§ **PASSAGE PROVIDED**:
########################################
This weekend I am attending BarCamp in Portland. This event is put on by the Stumptown Syndicate. They offer several amazing conferences that offer an alternative model to the high cost, over organized and pretentious conferences. Barcamp is an un-conference. It’s free, they take donations, of course, but they provide food and drinks and open the doors to all types of creative geeks and even non-geeks. Artists, open source developers from projects big and tiny, hardware hackers, web designers, community oriented organizers and the totally disorganized.
At the social gathering this evening their was a mini-makers fair. Here people demonstrated video games in alpha and unreleased state and community projects, like a website that helps neighborhoods develop a market of goods to sell or trade with each other, kind of a micro craigslist.com. There was a game where one of the player’s controllers was a piano, and a crowd-sourced font design project.
Tomorrow will be the un-conference. At this event the participants choose the topics and post their ideas on the grid of available rooms and times. Then the participants vote by attending those of interest and staying only as long as the topic is of interest. The pressure on the presenter is high, but the reward of a interaction with people that are genuinely interested in what you have to say, is amazing.
Tomorrow I will propose to run a round table discussion on what we, in the Health Information Technology business, call the e-patient. I am interested to see what this diverse population of mostly young people think about how they would like to interact technologically with the health care system , or not. Is technology considered part of the solution or part of the problem as it is currently used? I’ll let you know what I find out tomorrow.
########################################
§ **DATA RECORDS**:
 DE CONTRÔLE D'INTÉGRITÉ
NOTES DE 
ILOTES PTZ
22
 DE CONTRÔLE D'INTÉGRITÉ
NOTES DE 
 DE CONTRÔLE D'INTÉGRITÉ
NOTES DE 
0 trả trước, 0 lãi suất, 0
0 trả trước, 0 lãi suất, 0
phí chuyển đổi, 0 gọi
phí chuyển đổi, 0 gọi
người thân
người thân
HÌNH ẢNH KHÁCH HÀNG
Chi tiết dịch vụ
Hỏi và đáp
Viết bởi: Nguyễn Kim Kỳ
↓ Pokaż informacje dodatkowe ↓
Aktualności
########################################
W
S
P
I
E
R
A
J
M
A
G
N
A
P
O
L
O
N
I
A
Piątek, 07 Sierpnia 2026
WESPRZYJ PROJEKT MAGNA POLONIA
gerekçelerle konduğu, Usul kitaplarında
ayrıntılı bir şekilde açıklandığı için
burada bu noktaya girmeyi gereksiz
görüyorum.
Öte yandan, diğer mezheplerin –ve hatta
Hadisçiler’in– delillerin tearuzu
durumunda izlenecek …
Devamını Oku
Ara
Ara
########################################
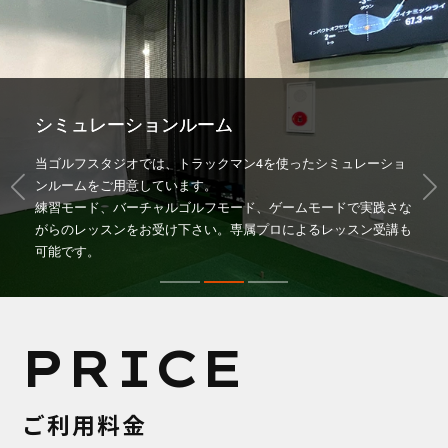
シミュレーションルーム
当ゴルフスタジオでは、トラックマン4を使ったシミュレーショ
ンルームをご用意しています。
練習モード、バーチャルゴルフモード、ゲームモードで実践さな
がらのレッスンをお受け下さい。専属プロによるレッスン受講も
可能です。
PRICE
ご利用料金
########################################
§ **WORK TASK**:
In the post about BarCamp in Portland, what did one player use as a controller in a game at the mini-makers fair?

§ **RESPONSE TO THE TASK**:
A piano